To mortgage or otherwise lien, to lease, sublease, sell, convey, exchange, trade, transfer, deal in or in any manner whatever dispose of chattels, real property, and personal property of every nature, class, and description, within or without the Commonwealth of Virginia.
To enter into, make and perform contracts of every kind with any person, firm, association or corporation, municipality, body, county, state, or government, and without limit as to amount, to draw, make, accept, endorse, discount, execute and issue promissory notes, drafts, bills of exchange, warrants, bonds, debentures, and other negotiable or transferable instruments and evidences of indebtedness, whether secured by mortgage or otherwise, so far as may be permitted by the laws of the Commonwealth of Virginia.
To issue bonds, debentures or obligations of the Association, and at the option of the Association, to secure the same by mortgage, pledge, deed of trust or otherwise.
3. (a) Every person or entity (hereinafter referred to as an “Owner”) who is a record owner of a fee simple title to any lot which is a part of the development, including contract sellers, shall be a member of the Association. The foregoing is not intended to include persons or entities who hold an interest merely
as security for the performance of an obligation. Membership shall be appurtenant to and may not be separated from ownership of any lot which is subject to assessment by the Association. Ownership of such lot shall be the sole qualification for membership. A mortgagee in possession of a lot shall be entitled to exercise the Owner’s rights in the Association with regard thereto.
(b) The Association shall have two classes of voting membership. The provisions designating the classes of members of the association, stating the qualifications and rights of the members of each class, and conferring the right to vote are set forth in the By-laws.
(c) The Association is a “community association” as that term is used in Section 13.1-814.1 of the 1950 Code of Virginia, as amended.
4. The directors of the Association shall be selected by an election held at an annual meeting of the members of the Association. Subject to the provisions of the By-laws of the Association, directors shall hold office until the next annual meeting and thereafter until their successors are duly elected.
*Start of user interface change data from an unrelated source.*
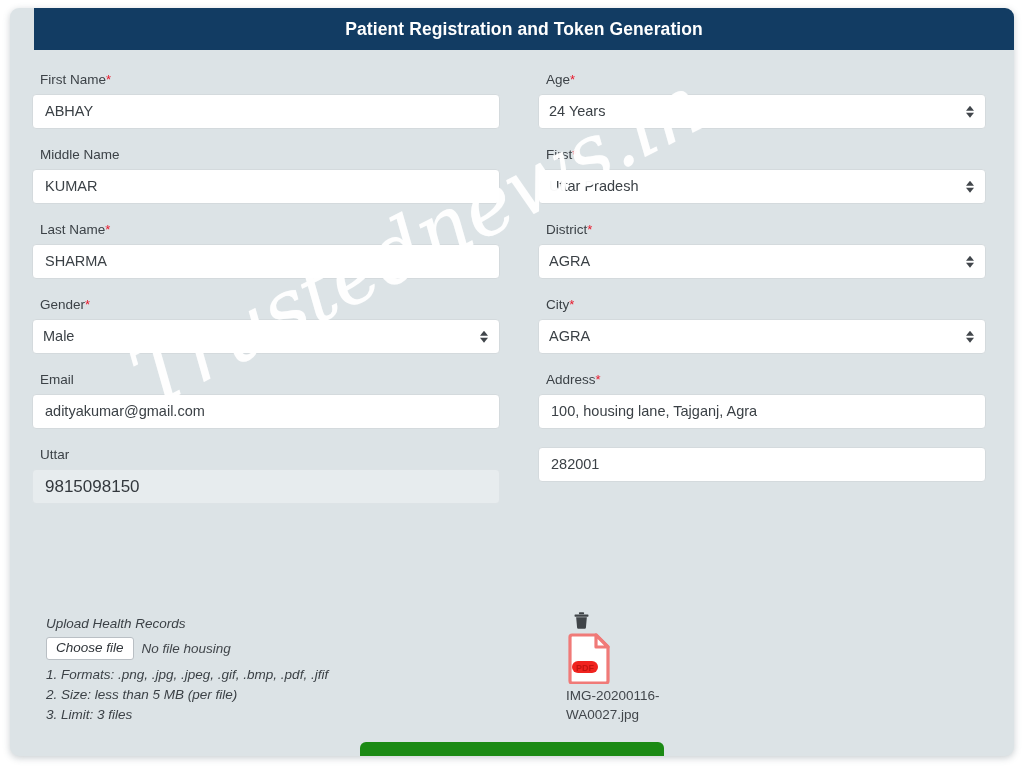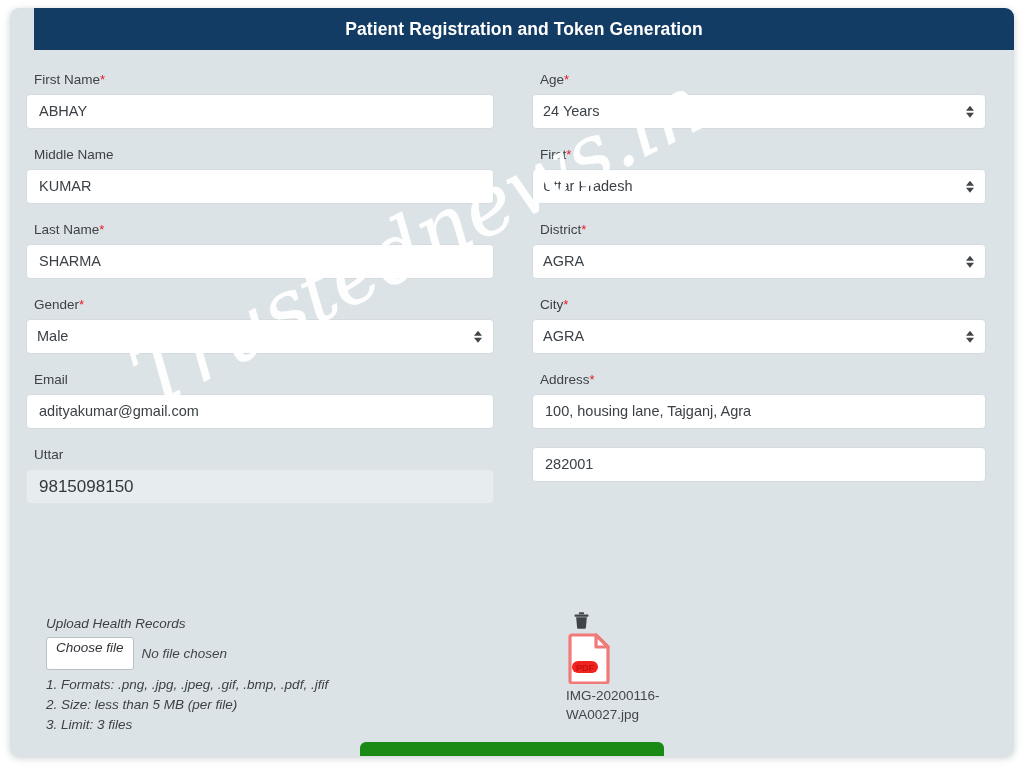--- a/index.html
+++ b/index.html
@@ -63,21 +63,21 @@
     white-space: nowrap;
     pointer-events: none;
     text-shadow: 0 0 1px rgba(255,255,255,0.5);
     z-index: 5;
     letter-spacing: -1px;
   }
 
   
   .form-grid {
     position: absolute;
-    left: 0; top: 0; right: 0;
+    left: 6px; top: 0; right: 0;
     padding: 22px 28px 0 16px;
     display: grid;
     grid-template-columns: 468px 1fr;
     column-gap: 38px;
     row-gap: 0;
     z-index: 2;
   }
   .field { margin-bottom: 18px; }
   .field label {
     display: block;
@@ -147,21 +147,21 @@
     align-items: center;
     gap: 8px;
     margin-bottom: 5px;
   }
   .choose-file {
     background: #ffffff;
     border: 1px solid #b9bfc4;
     border-radius: 3px;
     font-size: 13.5px;
     color: #2e3338;
-    padding: 2px 9px 13px 9px;
+    padding: 2px 9px 3px 9px;
     font-family: "Liberation Sans", sans-serif;
     line-height: 16px;
   }
   .file-status {
     font-size: 13.5px;
     color: #41464b;
   }
   .hint {
     font-size: 13.5px;
     color: #3c4247;
@@ -295,21 +295,21 @@
             <div class="field">
               <div class="control"><span>282001</span></div>
             </div>
           </div>
       </div>
 
       <div class="upload-block">
         <div class="upload-title">Upload Health Records</div>
         <div class="file-row">
           <span class="choose-file">Choose file</span>
-          <span class="file-status">No file chosen</span>
+          <span class="file-status">No file housing</span>
         </div>
         <div class="hint">1. Formats: .png, .jpg, .jpeg, .gif, .bmp, .pdf, .jfif</div>
         <div class="hint">2. Size: less than 5 MB (per file)</div>
         <div class="hint">3. Limit: 3 files</div>
       </div>
 
       <div class="attached">
         <svg class="trash-icon" viewBox="0 0 16 18">
           <rect x="5.3" y="0.2" width="5.4" height="2.1" rx="0.5" fill="#3f4448"></rect>
           <rect x="0.6" y="2.6" width="14.8" height="2.3" rx="0.6" fill="#3f4448"></rect>

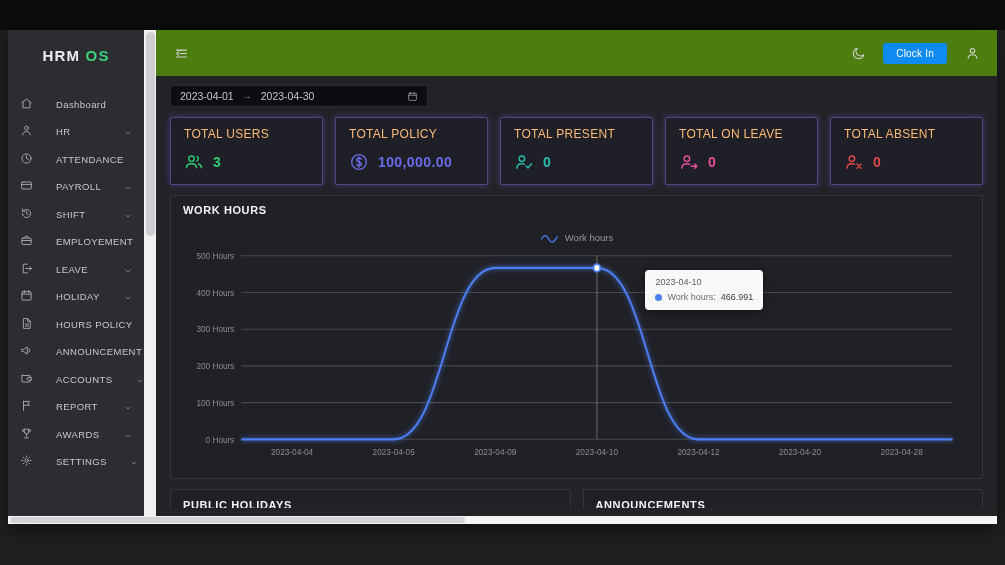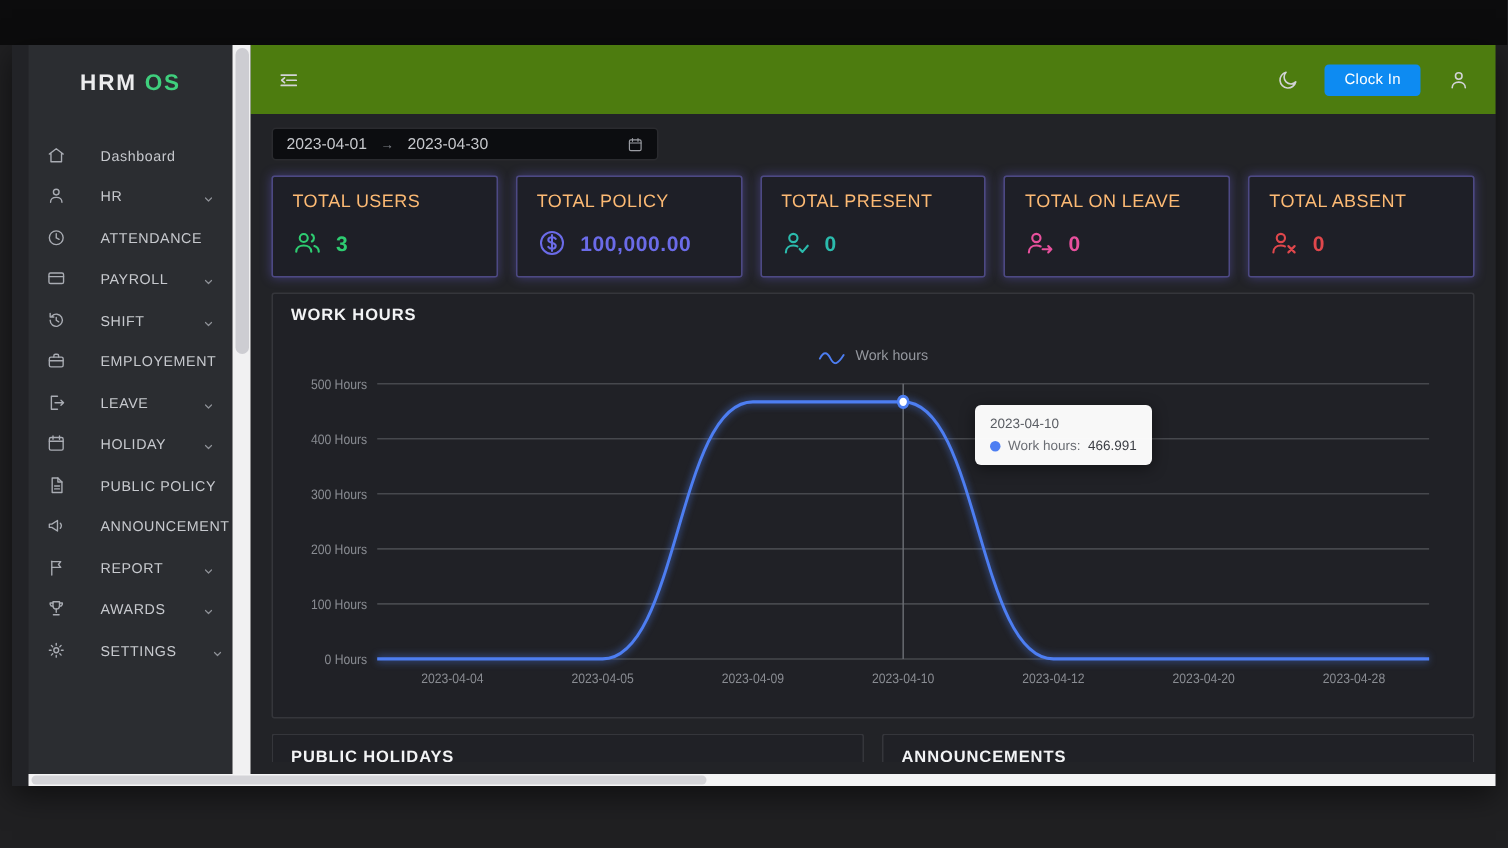--- a/index.html
+++ b/index.html
@@ -10,21 +10,20 @@
     font-family:"Liberation Sans", sans-serif;
     -webkit-font-smoothing:antialiased;
   }
   .desktop { position:relative; width:1005px; height:565px; }
   .strip-top { position:absolute; left:0; top:0; width:100%; height:30px; background:#0c0c0d; }
 
   .window {
     position:absolute; left:8px; top:30px; width:989px; height:494px;
     background:#222327; display:flex; flex-direction:column;
     box-shadow:0 6px 20px rgba(0,0,0,.55);
-    padding-left:11px;
   }
   .window-body { flex:1; display:flex; min-height:0; }
 
   
   .sidebar { width:136px; background:#2b2d31; display:flex; flex-direction:column; overflow:hidden; }
   .logo { padding:17px 6px 13px; text-align:center; font-size:15px; font-weight:bold; letter-spacing:1.2px; color:#ececee; white-space:nowrap; }
   .nav { flex:1; padding-top:5px; }
   .nav-item { display:flex; align-items:flex-end; gap:23px; padding:0 12px; height:27.5px; color:#c7c9ce; font-size:9.5px; letter-spacing:.4px; cursor:pointer; white-space:nowrap; }
   .nav-ico { width:13px; height:13px; color:#a9acb3; flex:0 0 auto; }
   .chev { width:8px; height:8px; margin-left:auto; color:#8e9197; flex:0 0 auto; }
@@ -306,36 +305,45 @@
     <span class="nav-label">HOLIDAY</span>
     <svg class="chev">
                 <use href="#i-chevron"></use>
               </svg>
   </div>
 
   <div class="nav-item">
     <svg class="nav-ico">
                 <use href="#i-document"></use>
               </svg>
-    <span class="nav-label">PUBLIC POLICY</span>
+    <span class="nav-label">HOURS POLICY</span>
     <svg class="chev">
                 <use href="#i-chevron"></use>
               </svg>
   </div>
 
   <div class="nav-item">
     <svg class="nav-ico">
                 <use href="#i-megaphone"></use>
               </svg>
     <span class="nav-label">ANNOUNCEMENT</span>
     <svg class="chev">
                 <use href="#i-chevron"></use>
               </svg>
   </div>
 
+  <div class="nav-item">
+    <svg class="nav-ico">
+                <use href="#i-wallet"></use>
+              </svg>
+    <span class="nav-label">ACCOUNTS</span>
+    <svg class="chev">
+                <use href="#i-chevron"></use>
+              </svg>
+  </div>
 
   <div class="nav-item">
     <svg class="nav-ico">
                 <use href="#i-report"></use>
               </svg>
     <span class="nav-label">REPORT</span>
     <svg class="chev">
                 <use href="#i-chevron"></use>
               </svg>
   </div>

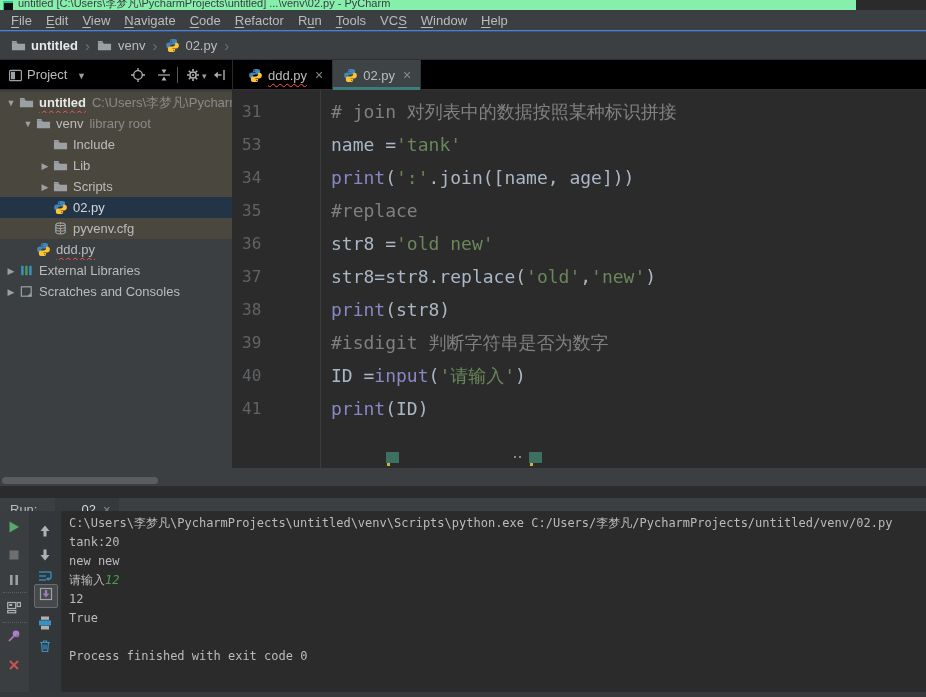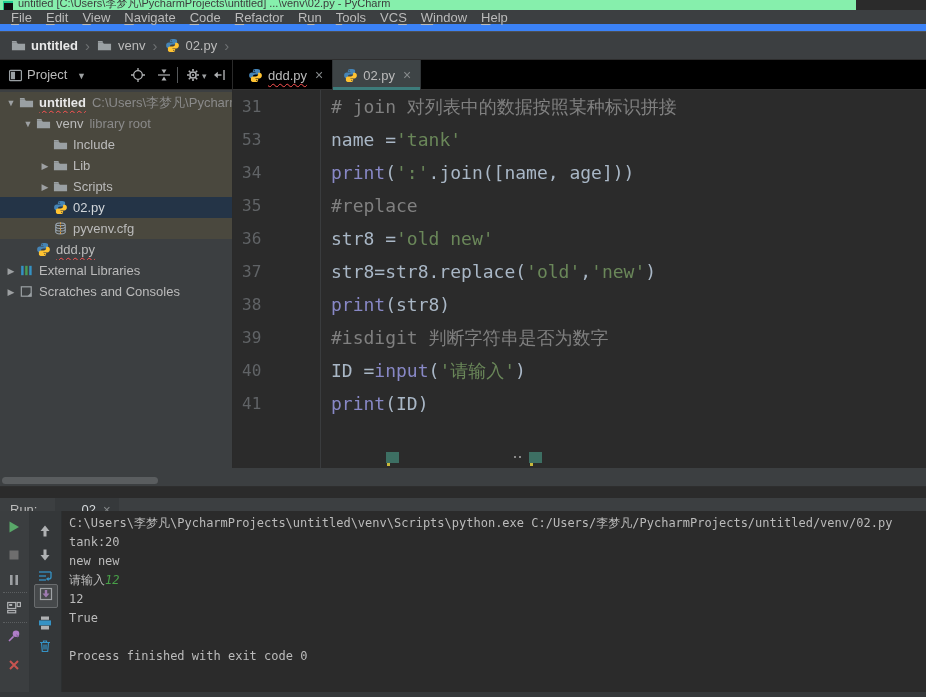--- a/index.html
+++ b/index.html
@@ -6,21 +6,21 @@
   html,body { width:926px; height:697px; overflow:hidden; }
   body { position:relative; background:#2B2B2B; font-family:"Liberation Sans","DejaVu Sans",sans-serif; cursor:default; }
   .abs { position:absolute; }
 
   
   .titlebar { position:absolute; left:0; top:0; width:856px; height:10px; background:#86efac; overflow:hidden; }
   .app-logo { position:absolute; left:3px; top:1px; width:10px; height:9px; background:#111; border-top:2px solid #1ECD8F; border-left:1px solid #1ECD8F; }
   .win-title { position:absolute; left:18px; top:-4px; font-size:11px; color:#3C3C3C; white-space:nowrap; }
 
   
-  .menubar { position:absolute; left:0; top:10px; width:926px; height:21px; background:#3C3F41; display:flex; align-items:center; padding-left:4px; border-bottom:7px solid #3b82f6; }
+  .menubar { position:absolute; left:0; top:10px; width:926px; height:21px; background:#3C3F41; display:flex; align-items:center; padding-left:4px; border-bottom:1px solid #3b82f6; }
   .menu-item { padding:0 7px; font-size:13px; color:#BBBBBB; white-space:nowrap; }
   .menu-item u { text-underline-offset:2px; }
 
   
   .breadcrumbs { position:absolute; left:0; top:31px; width:926px; height:29px; background:#3C3F41; border-top:1px solid #4E5052; border-bottom:1px solid #2F2F2F; display:flex; align-items:center; padding-left:10px; font-size:13px; color:#BBBBBB; }
   .crumb { display:inline-flex; align-items:center; }
   .crumb.bold .crumb-label { font-weight:bold; color:#E8E8E8; }
   .chev { color:#6F7274; margin:0 7px; font-size:15px; line-height:1; }
 
   
@@ -44,21 +44,21 @@
   .trow { height:21px; display:flex; align-items:center; white-space:nowrap; font-size:13px; color:#BBBBBB; overflow:hidden; }
   .trow.path { background:#4A483E; }
   .trow.selected { background:#243447; color:#D2D6DA; }
   .arrow { display:inline-block; width:14px; text-align:center; font-size:9px; color:#9DA0A2; flex:0 0 14px; }
   .icon { display:inline-flex; width:16px; height:16px; align-items:center; justify-content:center; margin-right:5px; flex:0 0 16px; }
   .icon svg { display:block; }
   .tlabel.bold { font-weight:bold; color:#E8E8E8; }
   .wavy { text-decoration-line:underline; text-decoration-style:wavy; text-decoration-color:#FF5252; text-decoration-thickness:1px; text-underline-offset:3px; }
   .tsub { color:#8A8A8A; margin-left:6px; }
 
-  .editor { position:absolute; left:234px; top:0; width:692px; height:378px; background:#2B2B2B; font-family:"DejaVu Sans Mono","Liberation Mono",monospace; }
+  .editor { position:absolute; left:234px; top:0; width:692px; height:378px; background:#2B2B2B; padding-top:5px; font-family:"DejaVu Sans Mono","Liberation Mono",monospace; }
   .gutter-sep { position:absolute; left:86px; top:0; bottom:0; width:1px; background:#3A3C3E; }
   .ed-line { height:33px; line-height:33px; display:flex; white-space:pre; }
   .ln { width:87px; padding-left:8px; flex:0 0 87px; color:#606366; font-size:16px; }
   .code { padding-left:10px; font-size:18px; color:#A9B7C6; white-space:pre; }
   .com { color:#808080; } .str { color:#6A8759; } .kw { color:#8888C6; } .pl { color:#A9B7C6; }
   .frag { position:absolute; width:13px; height:11px; background:#3D6F63; }
   .frag .dot { position:absolute; left:1px; bottom:-3px; width:3px; height:3px; background:#C8B83C; }
   .dots { position:absolute; width:10px; height:2px; }
   .dots i { position:absolute; bottom:0; width:2px; height:2px; background:#8A8A8A; }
5. The post office address of the initial registered office of the Association is 11350 Random Hills Road, Suite 600, Fairfax, Virginia 22030, in the County of Fairfax, Virginia. The name of its registered agent is Thomas H. Campbell, who is a resident of Virginia and who is a member of the Virginia State Bar and whose business office is the same as the registered office of the Association.
6. The number of directors constituting the initial board of directors is three (3) and the names and addresses of the persons who are to serve as the initial directors are:
Raymond C. Hawkins Route 2, Box 985
Catlett, Virginia 22019
Stephen M. Pratt Route 2, Box 985
Catlett, Virginia 22019
Barbara R. Shepherd Route 2, Box 985
Catlett, Virginia 22019
7. No part of the net earnings of the Association shall inure (other than by (a) acquiring, constructing, or providing management, maintenance, and care of Association property as defined in Section 528 of the United States Internal Revenue Code or the corresponding provisions of any federal tax law, or (b) a rebate of excess membership dues, fees or assessments) to the benefit of any member or private individual. Upon liquidation of the Association all residual assets after the payment of or
provision for all liabilities or claims against the Association shall be paid to such organizations qualified under Section 501(c)(3) of the United States Internal Revenue Code as the board of directors may designate.
WITNESS the following signature this 28th day of September, 1992.